** Data listing follows **

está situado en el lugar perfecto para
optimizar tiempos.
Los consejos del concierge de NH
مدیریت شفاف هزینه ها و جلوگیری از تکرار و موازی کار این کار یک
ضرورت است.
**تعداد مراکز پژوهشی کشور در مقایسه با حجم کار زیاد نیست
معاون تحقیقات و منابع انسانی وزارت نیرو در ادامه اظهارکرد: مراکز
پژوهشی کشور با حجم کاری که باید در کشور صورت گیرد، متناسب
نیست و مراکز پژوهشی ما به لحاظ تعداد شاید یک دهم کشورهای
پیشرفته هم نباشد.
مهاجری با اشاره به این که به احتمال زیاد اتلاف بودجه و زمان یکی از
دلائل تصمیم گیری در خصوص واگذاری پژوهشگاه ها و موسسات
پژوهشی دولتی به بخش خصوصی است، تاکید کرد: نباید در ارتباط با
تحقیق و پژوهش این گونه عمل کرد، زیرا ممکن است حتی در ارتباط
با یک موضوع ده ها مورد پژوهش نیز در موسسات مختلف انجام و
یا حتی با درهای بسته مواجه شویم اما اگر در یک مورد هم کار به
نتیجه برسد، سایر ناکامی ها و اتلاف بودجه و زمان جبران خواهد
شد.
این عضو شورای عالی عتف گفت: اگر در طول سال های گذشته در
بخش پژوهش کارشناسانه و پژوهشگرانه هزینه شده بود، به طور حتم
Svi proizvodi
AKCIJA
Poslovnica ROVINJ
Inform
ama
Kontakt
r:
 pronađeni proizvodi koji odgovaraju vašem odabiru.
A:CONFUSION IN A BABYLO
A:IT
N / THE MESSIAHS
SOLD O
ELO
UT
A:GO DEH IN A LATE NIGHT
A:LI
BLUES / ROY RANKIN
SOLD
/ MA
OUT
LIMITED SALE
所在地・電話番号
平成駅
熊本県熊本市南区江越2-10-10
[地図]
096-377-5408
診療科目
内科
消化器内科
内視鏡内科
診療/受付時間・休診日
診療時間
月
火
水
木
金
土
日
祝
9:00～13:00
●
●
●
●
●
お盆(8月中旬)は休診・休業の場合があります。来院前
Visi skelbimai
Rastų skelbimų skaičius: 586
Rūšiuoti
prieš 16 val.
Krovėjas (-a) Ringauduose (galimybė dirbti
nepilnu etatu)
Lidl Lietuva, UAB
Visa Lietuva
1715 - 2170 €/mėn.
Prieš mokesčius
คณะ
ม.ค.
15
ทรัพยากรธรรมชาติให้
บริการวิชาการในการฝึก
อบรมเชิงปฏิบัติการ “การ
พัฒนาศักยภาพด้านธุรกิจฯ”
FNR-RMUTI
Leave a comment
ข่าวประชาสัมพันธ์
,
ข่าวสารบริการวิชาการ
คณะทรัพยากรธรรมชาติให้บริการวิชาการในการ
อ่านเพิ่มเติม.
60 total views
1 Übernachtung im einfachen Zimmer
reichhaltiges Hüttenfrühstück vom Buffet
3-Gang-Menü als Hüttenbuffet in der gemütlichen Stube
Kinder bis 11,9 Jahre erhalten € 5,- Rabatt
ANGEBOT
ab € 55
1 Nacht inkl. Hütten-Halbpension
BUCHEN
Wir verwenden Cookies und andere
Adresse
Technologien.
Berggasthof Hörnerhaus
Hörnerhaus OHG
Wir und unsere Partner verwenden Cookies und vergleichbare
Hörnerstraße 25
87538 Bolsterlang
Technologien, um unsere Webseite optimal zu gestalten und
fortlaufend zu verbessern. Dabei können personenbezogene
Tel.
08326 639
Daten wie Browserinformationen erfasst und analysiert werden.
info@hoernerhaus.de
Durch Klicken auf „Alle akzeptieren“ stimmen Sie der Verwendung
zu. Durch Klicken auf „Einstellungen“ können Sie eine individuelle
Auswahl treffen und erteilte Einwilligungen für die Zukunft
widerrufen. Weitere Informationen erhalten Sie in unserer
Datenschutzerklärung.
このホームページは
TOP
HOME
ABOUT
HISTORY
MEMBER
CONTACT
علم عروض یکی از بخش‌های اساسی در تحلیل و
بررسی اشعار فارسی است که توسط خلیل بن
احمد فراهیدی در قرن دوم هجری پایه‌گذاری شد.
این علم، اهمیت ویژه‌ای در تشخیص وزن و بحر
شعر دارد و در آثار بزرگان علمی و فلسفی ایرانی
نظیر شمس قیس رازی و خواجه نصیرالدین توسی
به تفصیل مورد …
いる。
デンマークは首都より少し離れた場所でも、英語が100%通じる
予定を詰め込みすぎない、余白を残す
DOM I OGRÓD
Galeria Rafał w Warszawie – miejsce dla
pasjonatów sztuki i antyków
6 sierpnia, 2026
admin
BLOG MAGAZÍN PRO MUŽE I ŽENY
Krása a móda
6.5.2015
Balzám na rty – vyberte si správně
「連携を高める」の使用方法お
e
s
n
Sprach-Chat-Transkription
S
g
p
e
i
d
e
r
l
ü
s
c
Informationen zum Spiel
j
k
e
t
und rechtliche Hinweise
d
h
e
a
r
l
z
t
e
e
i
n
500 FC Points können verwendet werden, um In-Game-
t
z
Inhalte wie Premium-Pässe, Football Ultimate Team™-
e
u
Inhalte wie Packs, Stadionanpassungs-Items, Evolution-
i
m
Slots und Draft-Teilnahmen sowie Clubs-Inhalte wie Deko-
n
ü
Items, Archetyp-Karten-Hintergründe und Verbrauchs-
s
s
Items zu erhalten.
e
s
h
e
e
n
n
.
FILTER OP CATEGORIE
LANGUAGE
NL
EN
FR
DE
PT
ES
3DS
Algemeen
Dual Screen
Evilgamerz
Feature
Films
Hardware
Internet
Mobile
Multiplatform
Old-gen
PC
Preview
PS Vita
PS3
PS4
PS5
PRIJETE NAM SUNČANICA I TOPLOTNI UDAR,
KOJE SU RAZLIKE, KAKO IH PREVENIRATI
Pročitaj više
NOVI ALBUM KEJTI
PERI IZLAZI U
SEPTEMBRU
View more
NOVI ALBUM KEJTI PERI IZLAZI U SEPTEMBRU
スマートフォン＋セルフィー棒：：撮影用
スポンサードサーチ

** End of Data listing **

Among the lines of the data, which ones contain the word "พยากรธรรมชาต"? Show them.

ทรัพยากรธรรมชาติให้
คณะทรัพยากรธรรมชาติให้บริการวิชาการในการ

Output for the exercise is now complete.